José Francisco de Almeida Pacheco (born 1951) is a Portuguese educator who pioneered a school called Escola da Ponte (Bridge School), in Vila das Aves, Portugal. He is also a published writer, with some books and a wide range of articles.

==Biography==
Specialist in Music and Literacy, he holds a master's degree in Science of Education by the School of Psychology and Education of the University of Porto (Universidade do Porto).

Pacheco was the principal of Escola da Ponte since 1976, which was founded by him.
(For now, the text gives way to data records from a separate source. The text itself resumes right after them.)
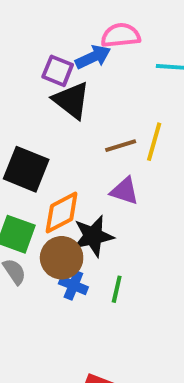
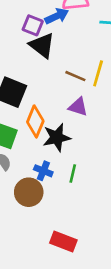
brown line: (121, 146) -> (75, 76), turned 40
orange diamond: (62, 212) -> (35, 121), turned -40
brown circle: (62, 258) -> (29, 192), moved

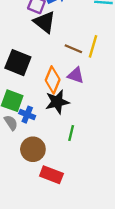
orange diamond: (35, 121) -> (53, 80), moved
blue cross: (43, 171) -> (27, 115), moved
red rectangle: (63, 242) -> (51, 175), moved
The school has international prestige for its innovation and good inclusive practices. Pacheco is the author of several books and articles on Educational practice.

He has been living in Brazil for the last ten years, attracted by the bigger innovative movement in the area of education and schooling.

==Award==
- 2004: In May was awarded by the President of Portugal Jorge Sampaio with the Ordem da Instrução Pública, which is one of the honorific orders of Portugal. This is the attribution of decoration to individuals personal bravery, achievement, or service to Portugal.

==Books==
- PACHECO, José. (2000) Quando eu for grande, quero ir à Primavera. Ed. Didática Suplegraf.
- PACHECO, José. (2003) Sózinhos na Escola. Ed. Didática Suplegraf.
- PACHECO, José. (2006) Caminhos para a Inclusão, Artmed Editora.